- What you should do:
Transcribe the data verbatim and drop its images.

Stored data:
------------------------------------------------------------------------

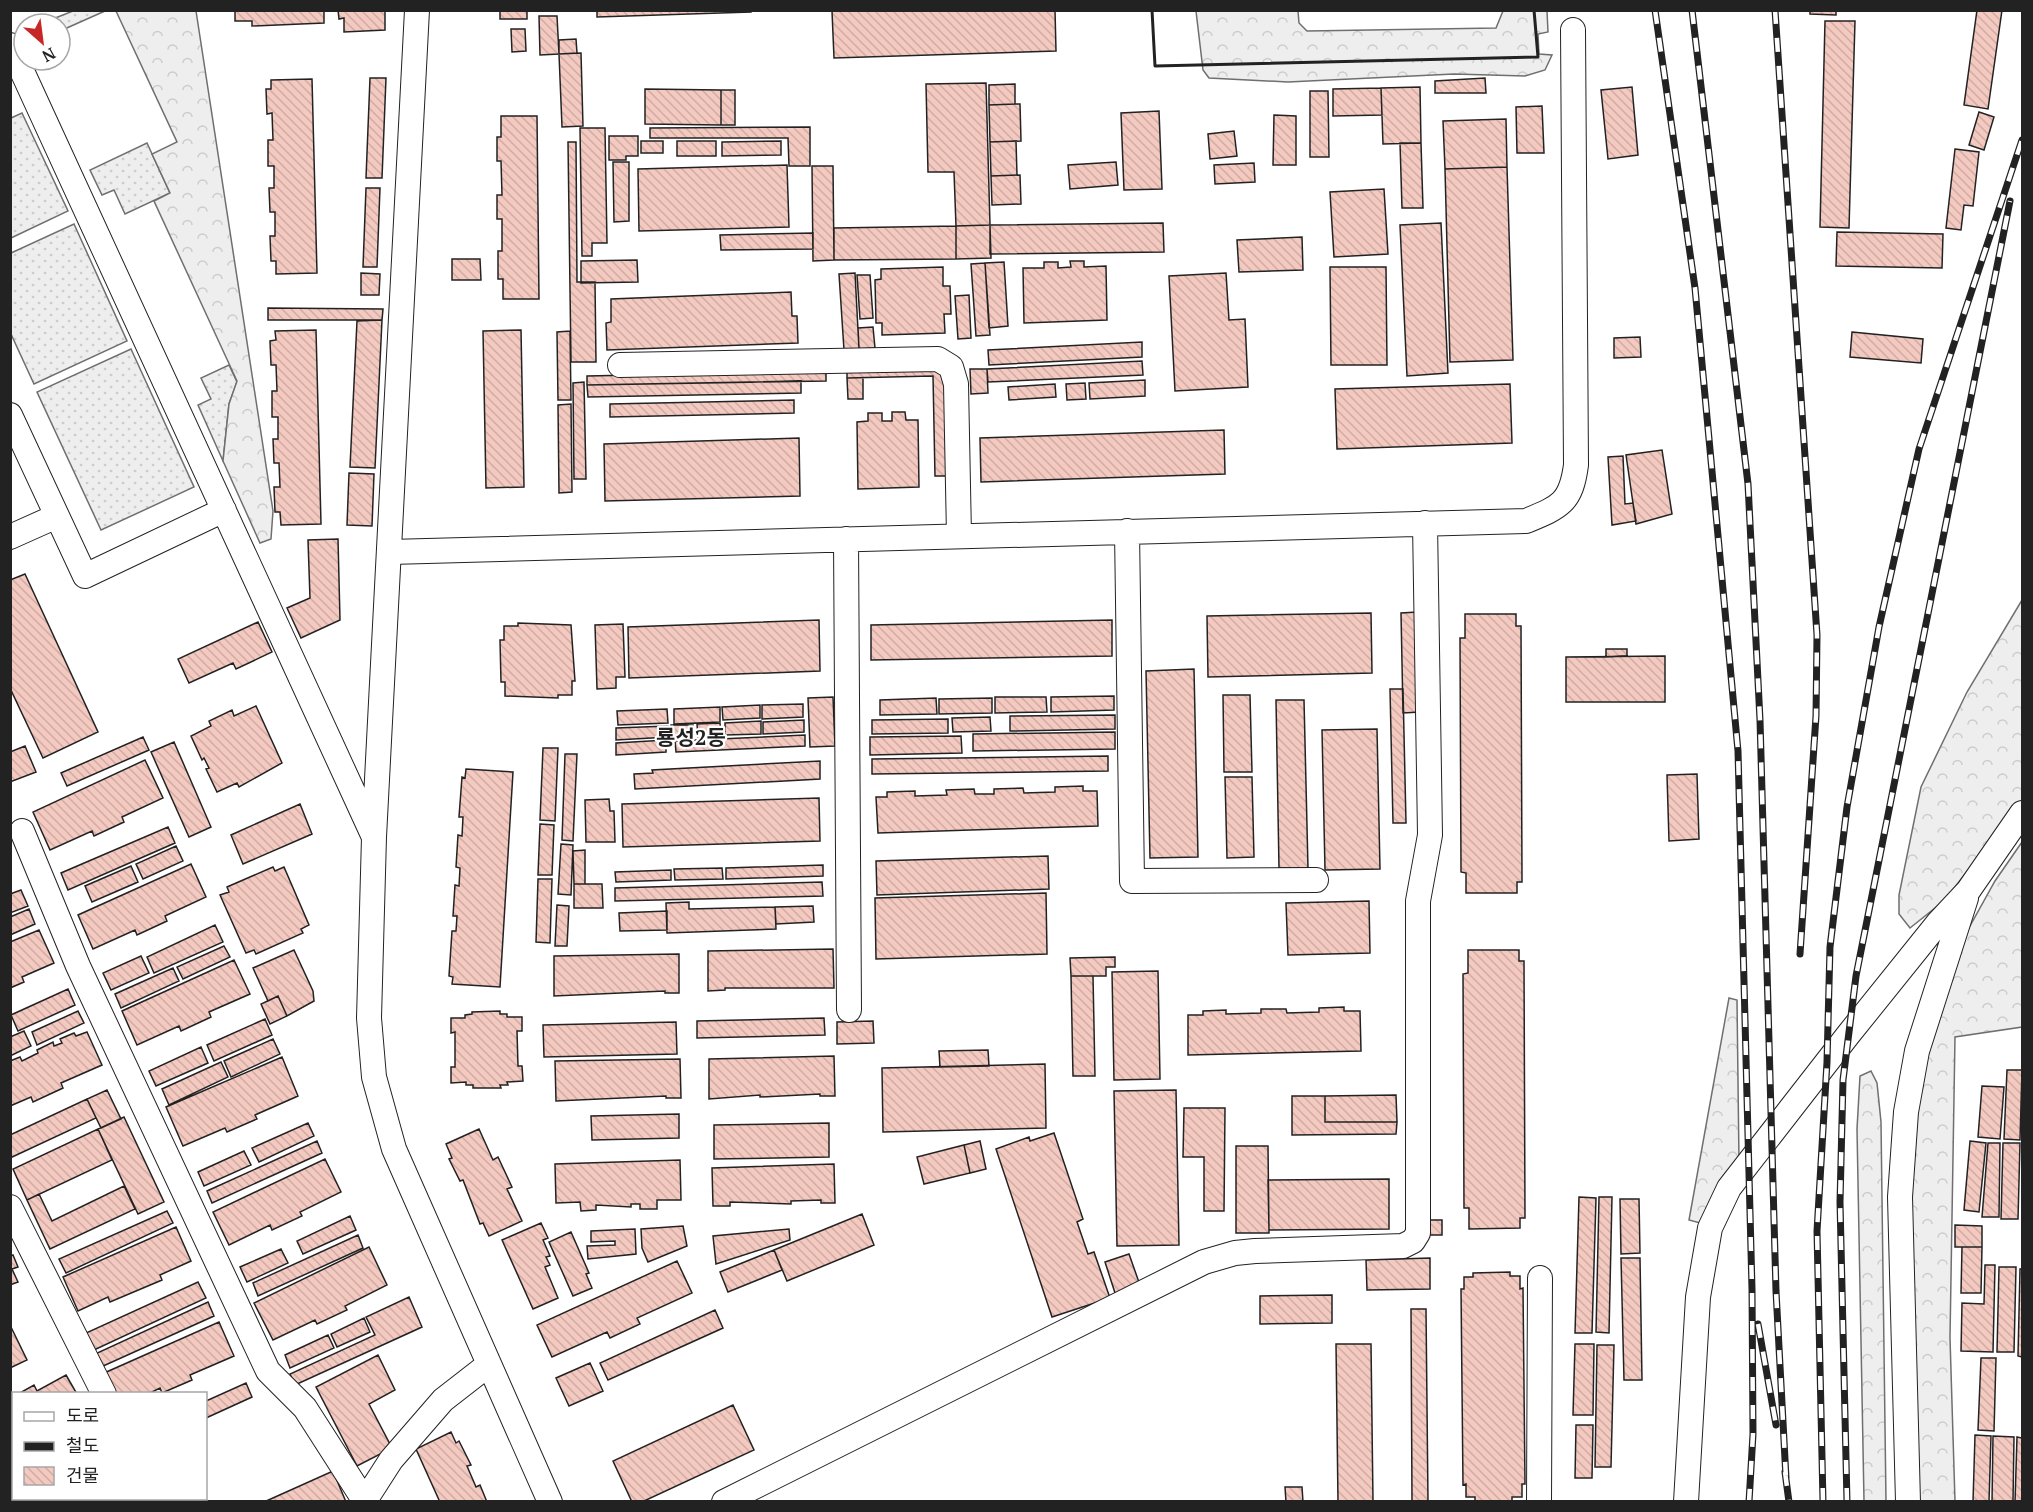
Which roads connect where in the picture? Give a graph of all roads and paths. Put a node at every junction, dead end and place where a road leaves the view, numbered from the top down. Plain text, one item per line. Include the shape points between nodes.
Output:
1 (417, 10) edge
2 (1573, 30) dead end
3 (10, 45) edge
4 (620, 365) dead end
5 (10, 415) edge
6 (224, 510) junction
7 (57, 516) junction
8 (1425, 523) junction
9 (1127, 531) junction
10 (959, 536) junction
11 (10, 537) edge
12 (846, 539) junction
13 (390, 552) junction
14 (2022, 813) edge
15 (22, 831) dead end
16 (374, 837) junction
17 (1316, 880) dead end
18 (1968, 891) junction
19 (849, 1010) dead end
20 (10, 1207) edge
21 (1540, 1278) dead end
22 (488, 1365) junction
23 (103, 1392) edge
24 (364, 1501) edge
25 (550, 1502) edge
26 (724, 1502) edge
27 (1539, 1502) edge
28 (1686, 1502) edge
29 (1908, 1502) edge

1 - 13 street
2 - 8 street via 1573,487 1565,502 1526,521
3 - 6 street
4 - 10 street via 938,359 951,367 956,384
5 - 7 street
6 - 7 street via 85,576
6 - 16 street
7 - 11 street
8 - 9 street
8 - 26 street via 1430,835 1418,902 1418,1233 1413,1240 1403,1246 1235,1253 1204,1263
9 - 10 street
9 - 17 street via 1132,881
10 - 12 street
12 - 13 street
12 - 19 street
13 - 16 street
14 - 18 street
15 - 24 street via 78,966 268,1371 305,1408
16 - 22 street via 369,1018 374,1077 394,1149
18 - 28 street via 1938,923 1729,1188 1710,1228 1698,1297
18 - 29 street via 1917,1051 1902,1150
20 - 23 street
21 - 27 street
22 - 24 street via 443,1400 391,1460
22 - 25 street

------------------------------------------------------------------------

- Answer:
Which roads connect where in the picture? Give a graph of all roads and paths. Put a node at every junction, dead end and place where a road leaves the view, numbered from the top down. Plain text, one item per line. Include the shape points between nodes.
Output:
1 (417, 10) edge
2 (1573, 30) dead end
3 (10, 45) edge
4 (620, 365) dead end
5 (10, 415) edge
6 (224, 510) junction
7 (57, 516) junction
8 (1425, 523) junction
9 (1127, 531) junction
10 (959, 536) junction
11 (10, 537) edge
12 (846, 539) junction
13 (390, 552) junction
14 (2022, 813) edge
15 (22, 831) dead end
16 (374, 837) junction
17 (1316, 880) dead end
18 (1968, 891) junction
19 (849, 1010) dead end
20 (10, 1207) edge
21 (1540, 1278) dead end
22 (488, 1365) junction
23 (103, 1392) edge
24 (364, 1501) edge
25 (550, 1502) edge
26 (724, 1502) edge
27 (1539, 1502) edge
28 (1686, 1502) edge
29 (1908, 1502) edge

1 - 13 street
2 - 8 street via 1573,487 1565,502 1526,521
3 - 6 street
4 - 10 street via 938,359 951,367 956,384
5 - 7 street
6 - 7 street via 85,576
6 - 16 street
7 - 11 street
8 - 9 street
8 - 26 street via 1430,835 1418,902 1418,1233 1413,1240 1403,1246 1235,1253 1204,1263
9 - 10 street
9 - 17 street via 1132,881
10 - 12 street
12 - 13 street
12 - 19 street
13 - 16 street
14 - 18 street
15 - 24 street via 78,966 268,1371 305,1408
16 - 22 street via 369,1018 374,1077 394,1149
18 - 28 street via 1938,923 1729,1188 1710,1228 1698,1297
18 - 29 street via 1917,1051 1902,1150
20 - 23 street
21 - 27 street
22 - 24 street via 443,1400 391,1460
22 - 25 street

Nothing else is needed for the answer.